(Excerpt from a dataset)
···

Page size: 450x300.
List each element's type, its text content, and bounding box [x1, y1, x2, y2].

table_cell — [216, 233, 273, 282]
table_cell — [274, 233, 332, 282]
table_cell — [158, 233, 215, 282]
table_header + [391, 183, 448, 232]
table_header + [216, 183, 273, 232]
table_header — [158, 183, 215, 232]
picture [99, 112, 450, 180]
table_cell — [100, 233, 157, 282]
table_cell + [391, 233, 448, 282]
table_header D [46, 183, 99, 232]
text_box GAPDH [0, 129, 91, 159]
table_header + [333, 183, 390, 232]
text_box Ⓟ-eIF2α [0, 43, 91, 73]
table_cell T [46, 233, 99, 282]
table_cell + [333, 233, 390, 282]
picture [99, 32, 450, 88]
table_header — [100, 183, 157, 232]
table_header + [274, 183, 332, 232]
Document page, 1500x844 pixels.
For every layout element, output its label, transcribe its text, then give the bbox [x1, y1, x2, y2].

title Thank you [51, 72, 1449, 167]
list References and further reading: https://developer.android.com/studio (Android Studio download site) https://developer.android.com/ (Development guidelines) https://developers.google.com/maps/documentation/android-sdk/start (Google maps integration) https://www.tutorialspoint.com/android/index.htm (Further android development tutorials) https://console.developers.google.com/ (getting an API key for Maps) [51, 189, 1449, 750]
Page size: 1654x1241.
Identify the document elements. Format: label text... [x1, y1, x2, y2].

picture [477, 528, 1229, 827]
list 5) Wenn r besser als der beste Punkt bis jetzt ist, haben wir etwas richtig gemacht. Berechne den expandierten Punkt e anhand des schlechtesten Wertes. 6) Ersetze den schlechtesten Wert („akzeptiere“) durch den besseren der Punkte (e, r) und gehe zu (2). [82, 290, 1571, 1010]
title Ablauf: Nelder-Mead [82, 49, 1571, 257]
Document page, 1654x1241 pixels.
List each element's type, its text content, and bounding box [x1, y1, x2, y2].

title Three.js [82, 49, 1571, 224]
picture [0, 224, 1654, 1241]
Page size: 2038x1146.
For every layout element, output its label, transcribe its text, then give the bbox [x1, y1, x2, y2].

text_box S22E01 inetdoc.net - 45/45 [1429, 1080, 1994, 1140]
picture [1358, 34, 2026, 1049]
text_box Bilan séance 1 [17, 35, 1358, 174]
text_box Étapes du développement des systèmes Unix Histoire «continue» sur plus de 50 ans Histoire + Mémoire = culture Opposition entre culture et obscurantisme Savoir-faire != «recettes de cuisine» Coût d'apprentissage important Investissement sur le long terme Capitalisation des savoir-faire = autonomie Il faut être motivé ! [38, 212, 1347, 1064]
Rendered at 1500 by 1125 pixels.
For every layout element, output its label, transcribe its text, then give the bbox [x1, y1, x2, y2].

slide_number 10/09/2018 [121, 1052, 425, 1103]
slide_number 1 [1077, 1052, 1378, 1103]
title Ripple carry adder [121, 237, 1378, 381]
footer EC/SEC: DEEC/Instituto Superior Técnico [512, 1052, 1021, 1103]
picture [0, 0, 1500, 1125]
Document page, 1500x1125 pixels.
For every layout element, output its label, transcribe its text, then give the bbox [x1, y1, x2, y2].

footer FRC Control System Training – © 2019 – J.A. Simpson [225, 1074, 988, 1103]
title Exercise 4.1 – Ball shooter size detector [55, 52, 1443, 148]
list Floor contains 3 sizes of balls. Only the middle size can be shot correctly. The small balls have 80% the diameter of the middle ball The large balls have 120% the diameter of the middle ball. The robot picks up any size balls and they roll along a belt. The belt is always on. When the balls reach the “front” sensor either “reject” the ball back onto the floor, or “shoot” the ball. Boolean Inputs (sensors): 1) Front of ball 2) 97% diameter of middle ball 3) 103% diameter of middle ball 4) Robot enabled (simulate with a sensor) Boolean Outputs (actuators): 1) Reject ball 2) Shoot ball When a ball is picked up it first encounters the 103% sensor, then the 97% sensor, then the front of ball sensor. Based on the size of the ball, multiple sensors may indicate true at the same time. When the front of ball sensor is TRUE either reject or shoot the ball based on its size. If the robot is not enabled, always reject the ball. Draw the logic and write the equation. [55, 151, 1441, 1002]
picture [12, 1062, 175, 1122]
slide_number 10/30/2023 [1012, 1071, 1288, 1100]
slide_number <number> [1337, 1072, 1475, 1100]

···

--- PROBLEM DESCRIPTION ---
Copy the data above verbatim, from the line with "Rendered at 1500 by 1125 pixels." up to and including the line with "picture [0, 0, 1500, 1125]".

--- EXPECTED ANSWER ---
Rendered at 1500 by 1125 pixels.
For every layout element, output its label, transcribe its text, then give the bbox [x1, y1, x2, y2].

slide_number 10/09/2018 [121, 1052, 425, 1103]
slide_number 1 [1077, 1052, 1378, 1103]
title Ripple carry adder [121, 237, 1378, 381]
footer EC/SEC: DEEC/Instituto Superior Técnico [512, 1052, 1021, 1103]
picture [0, 0, 1500, 1125]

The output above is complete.